Stored data entries:
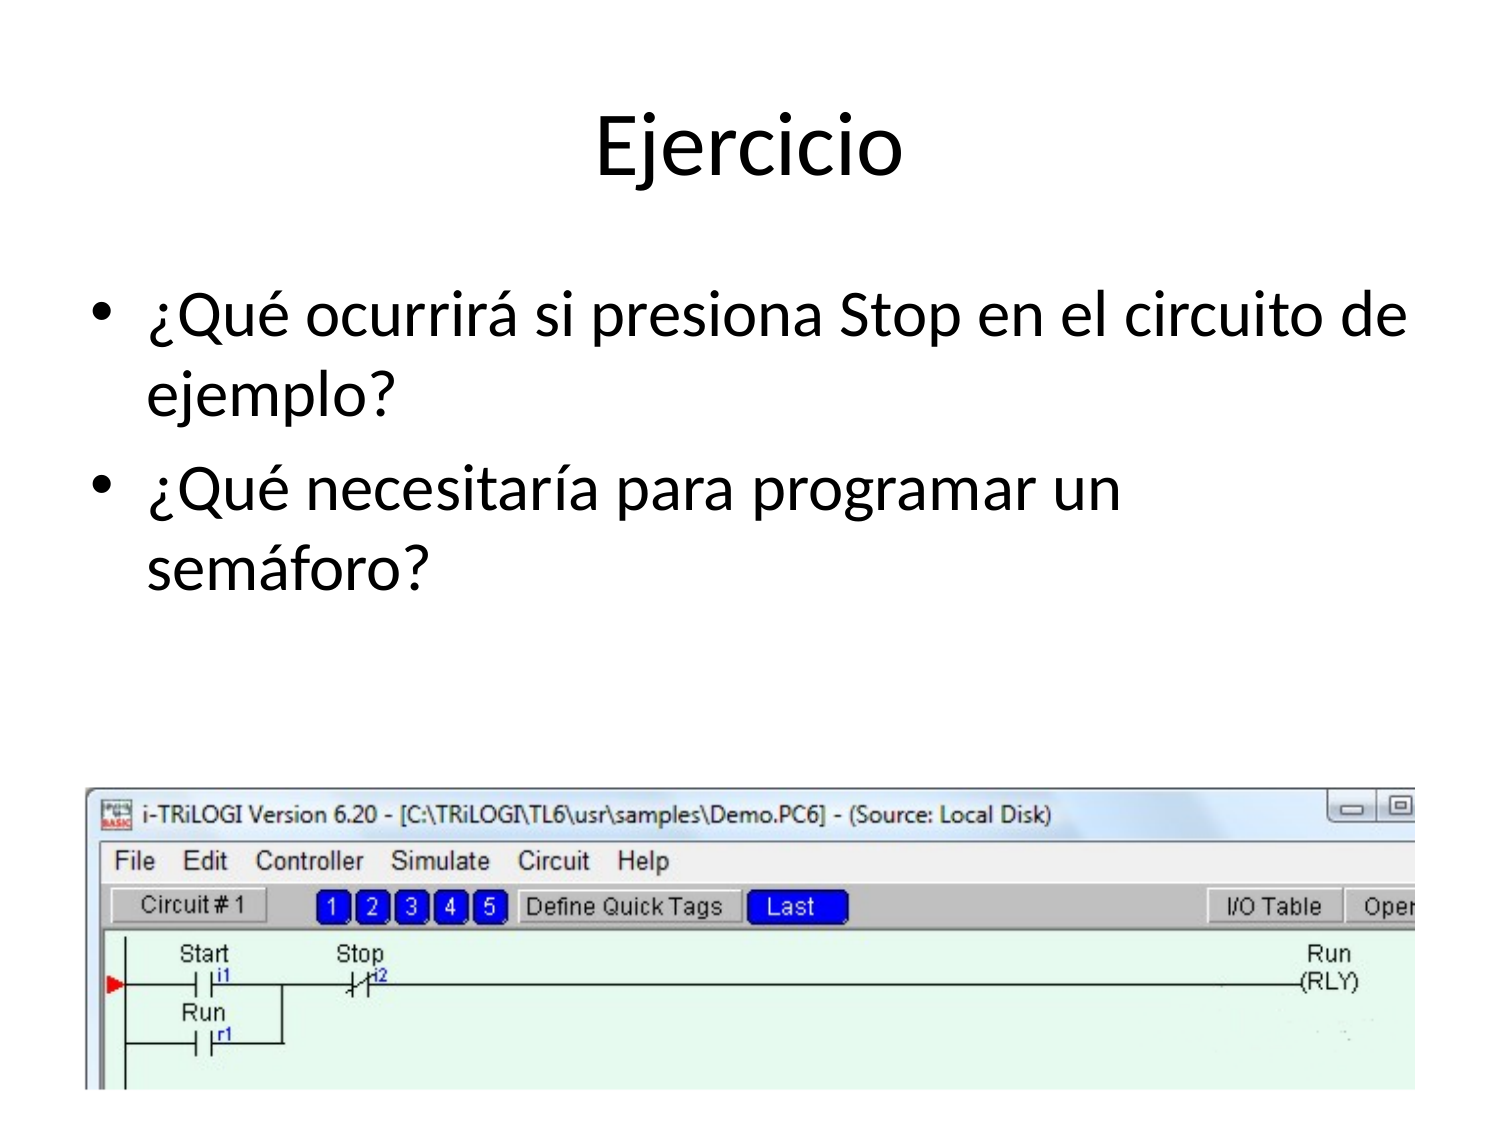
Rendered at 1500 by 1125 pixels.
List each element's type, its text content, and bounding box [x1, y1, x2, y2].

list ¿Qué ocurrirá si presiona Stop en el circuito de ejemplo? ¿Qué necesitaría para programar un semáforo? [75, 262, 1425, 1005]
picture [76, 786, 1415, 1095]
title Ejercicio [75, 45, 1425, 233]
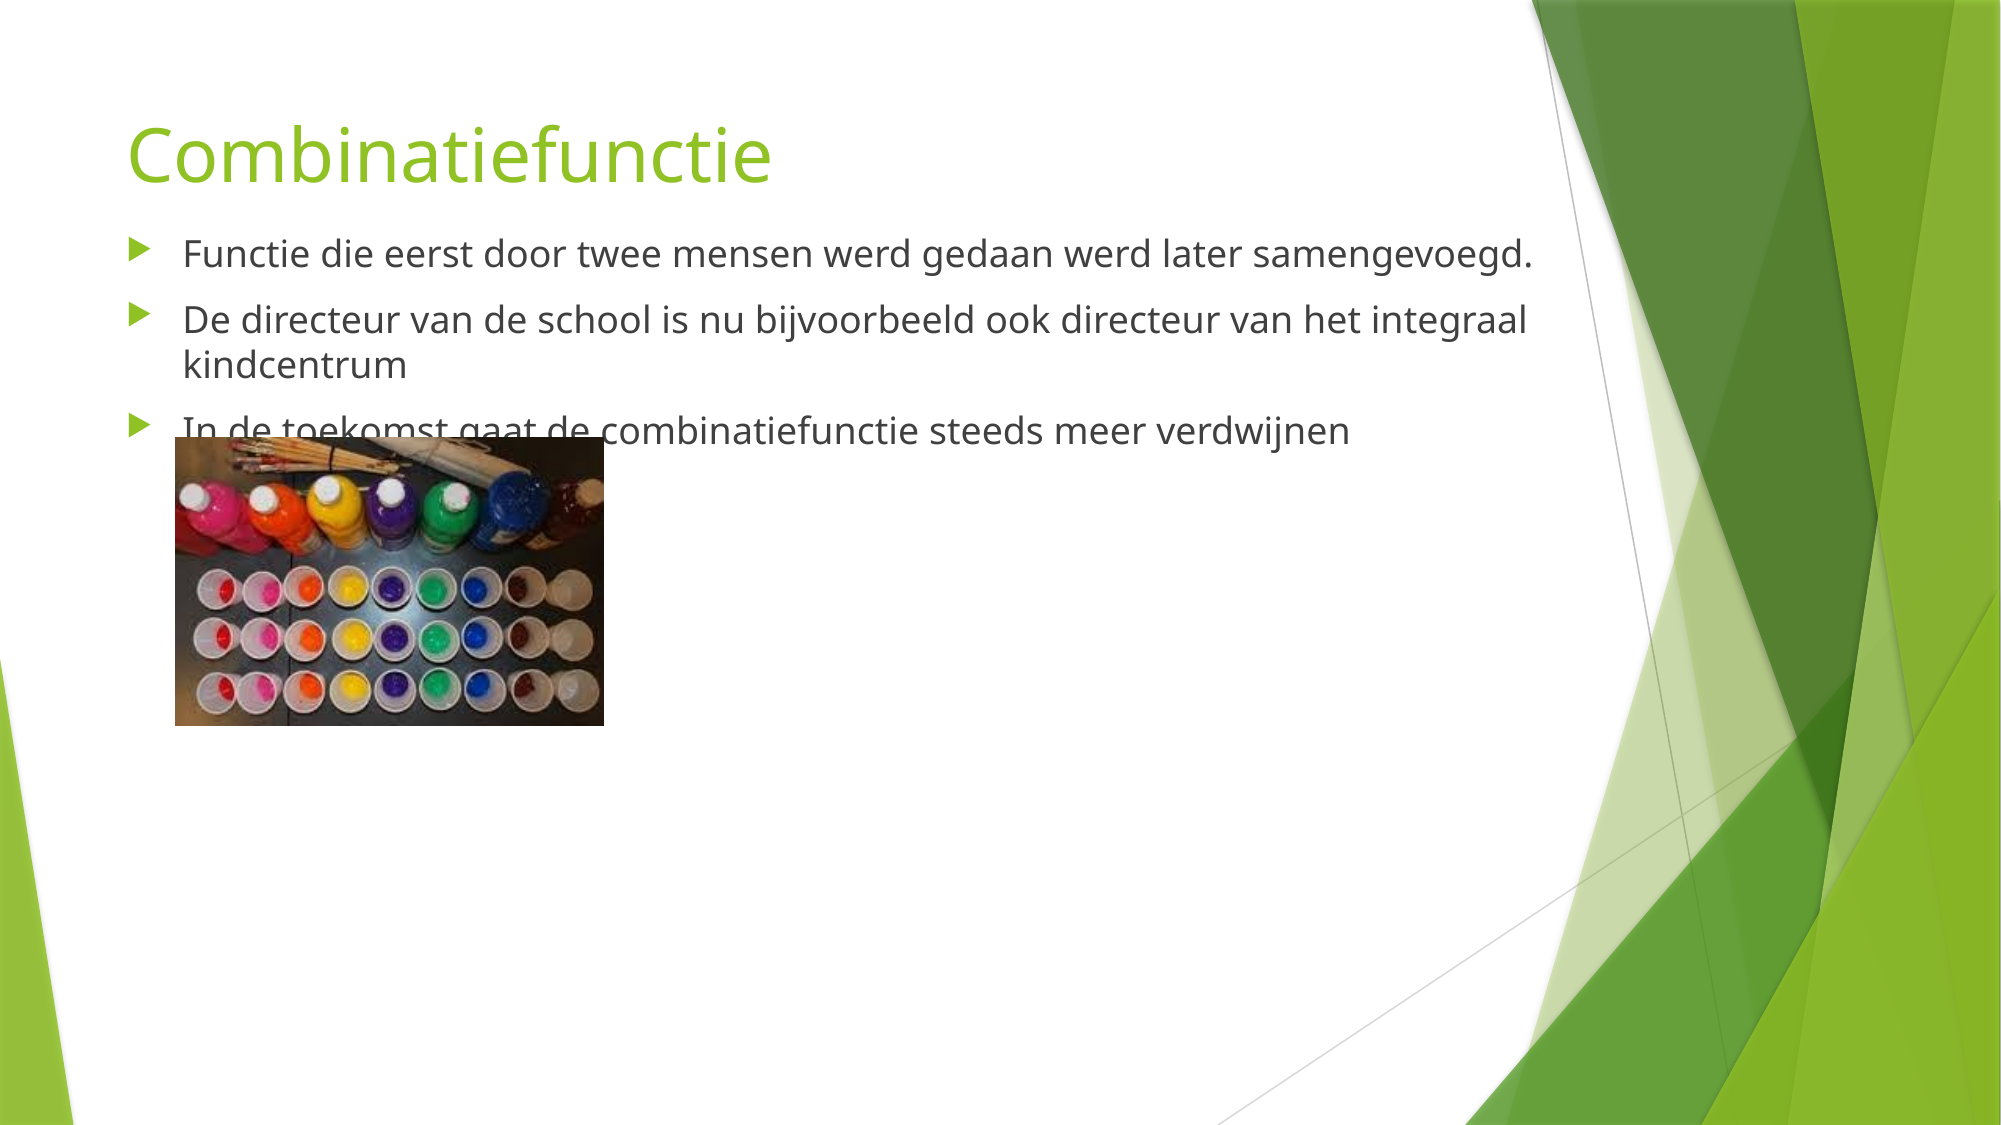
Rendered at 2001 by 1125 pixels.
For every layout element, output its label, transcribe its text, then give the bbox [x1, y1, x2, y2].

picture [174, 437, 604, 726]
list Functie die eerst door twee mensen werd gedaan werd later samengevoegd. De directeur van de school is nu bijvoorbeeld ook directeur van het integraal kindcentrum In de toekomst gaat de combinatiefunctie steeds meer verdwijnen [111, 222, 1760, 860]
title Combinatiefunctie [111, 99, 1522, 222]
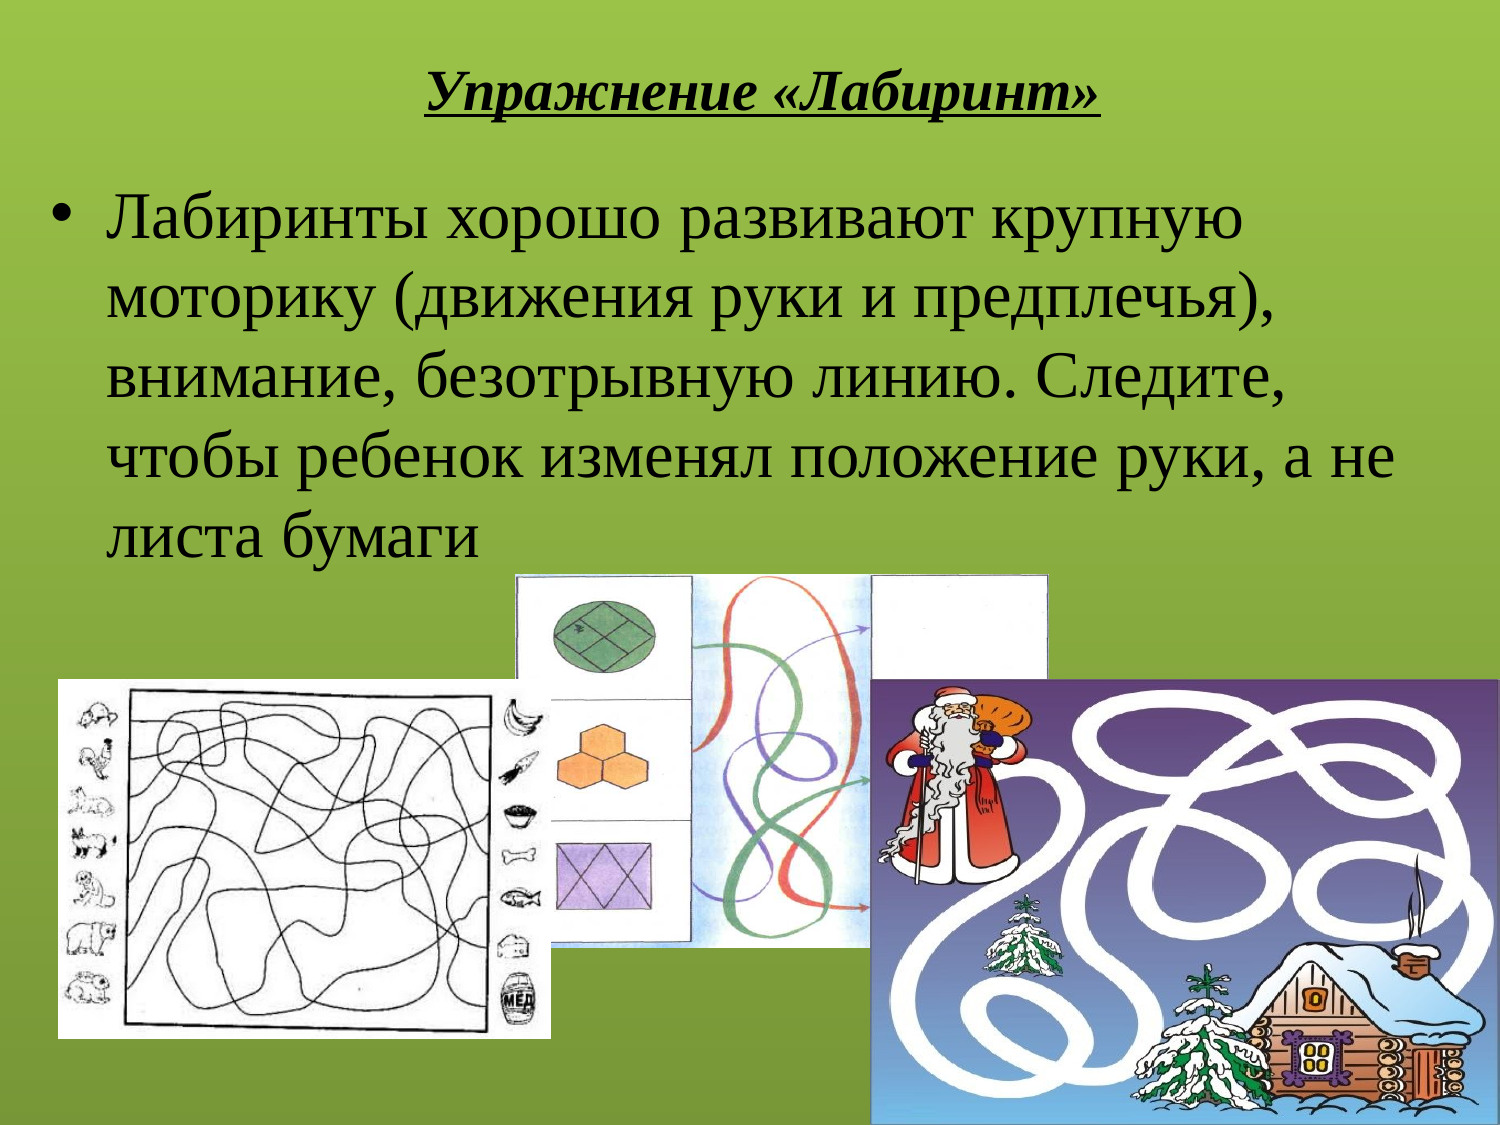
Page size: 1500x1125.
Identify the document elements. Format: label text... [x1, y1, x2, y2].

text_box Лабиринты хорошо развивают крупную моторику (движения руки и предплечья), внимание, безотрывную линию. Следите, чтобы ребенок изменял положение руки, а не листа бумаги [35, 163, 1453, 1039]
picture [58, 573, 1500, 1125]
text_box Упражнение «Лабиринт» [100, 45, 1425, 187]
text_box [0, 0, 1500, 1125]
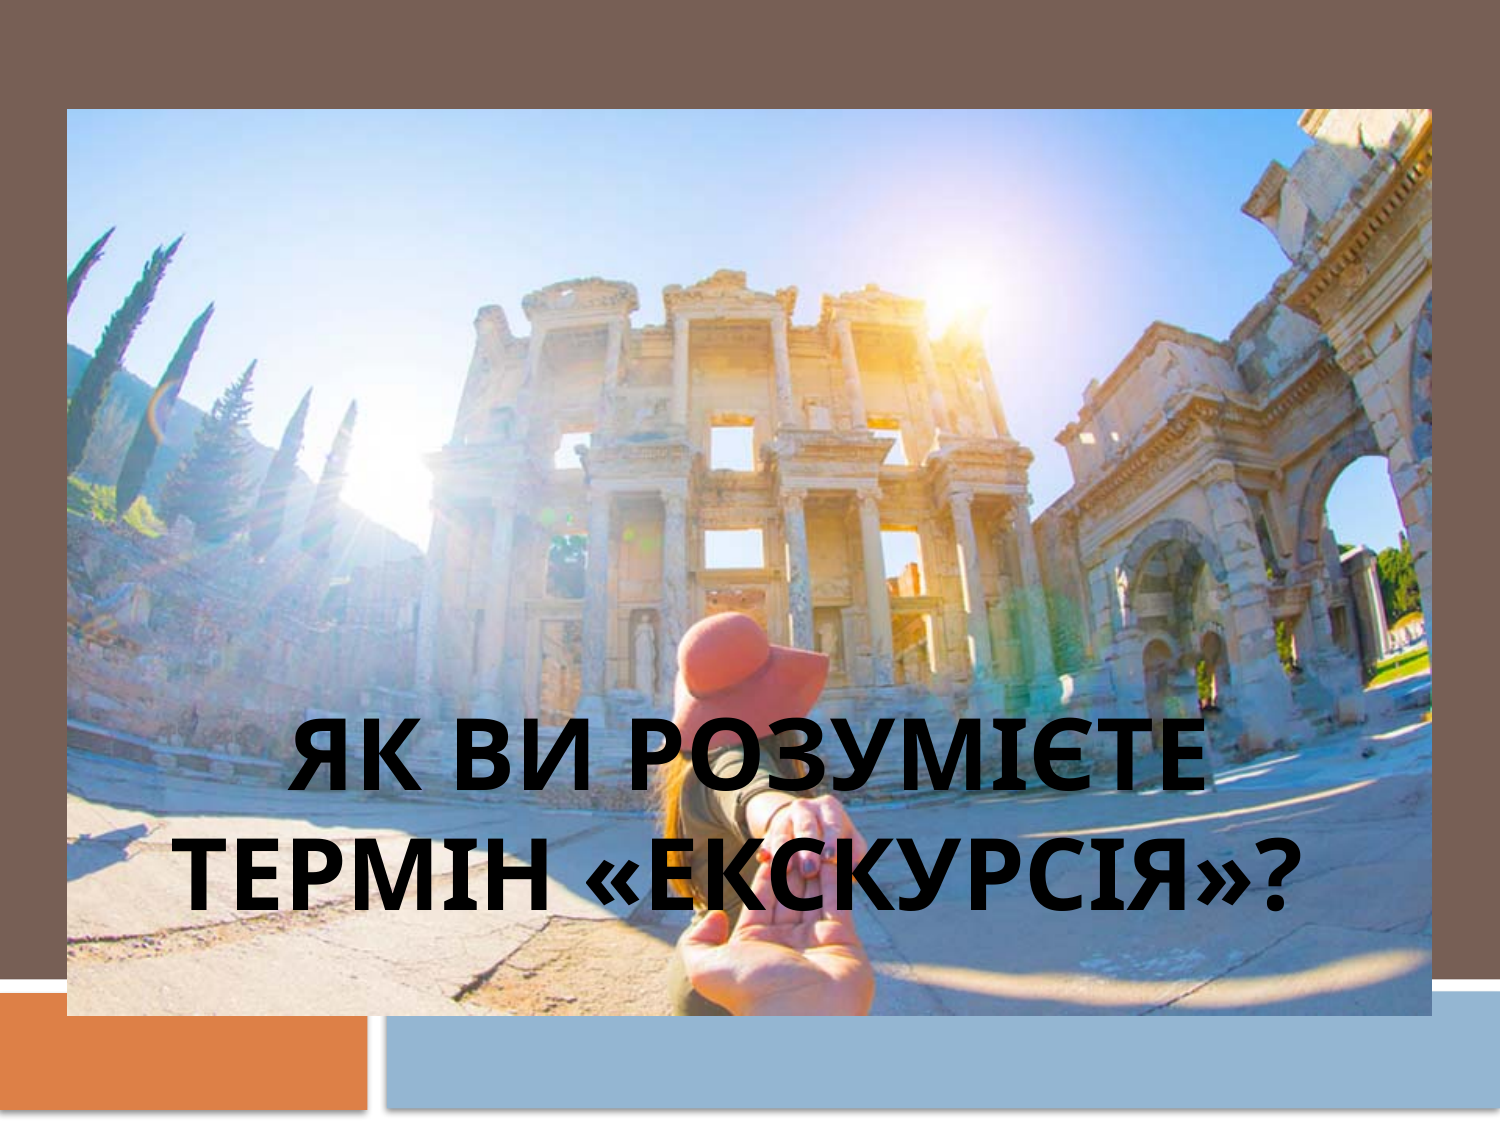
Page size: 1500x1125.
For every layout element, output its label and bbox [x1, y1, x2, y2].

picture [67, 108, 1433, 1016]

#### [AIM OF THE TASK]
From the first line to the last, output the records exactly without pictures.

#### [PROBLEM SOLUTION]
Rendered at 1500 by 1125 pixels.
List each element's type, its text content, and bounding box [x1, y1, x2, y2].

list ¿Qué ocurrirá si presiona Stop en el circuito de ejemplo? ¿Qué necesitaría para programar un semáforo? [75, 262, 1425, 1005]
picture [76, 786, 1415, 1095]
title Ejercicio [75, 45, 1425, 233]
Rendered at 2001 by 1125 pixels.
For every layout element, output its label, transcribe its text, then give the bbox [x1, y1, x2, y2].

picture [174, 437, 604, 726]
list Functie die eerst door twee mensen werd gedaan werd later samengevoegd. De directeur van de school is nu bijvoorbeeld ook directeur van het integraal kindcentrum In de toekomst gaat de combinatiefunctie steeds meer verdwijnen [111, 222, 1760, 860]
title Combinatiefunctie [111, 99, 1522, 222]
Page size: 1500x1125.
Identify the document elements. Format: label text... [x1, y1, x2, y2].

text_box Лабиринты хорошо развивают крупную моторику (движения руки и предплечья), внимание, безотрывную линию. Следите, чтобы ребенок изменял положение руки, а не листа бумаги [35, 163, 1453, 1039]
picture [58, 573, 1500, 1125]
text_box Упражнение «Лабиринт» [100, 45, 1425, 187]
text_box [0, 0, 1500, 1125]
Page size: 1500x1125.
For every layout element, output its label and bbox [x1, y1, x2, y2].

picture [67, 108, 1433, 1016]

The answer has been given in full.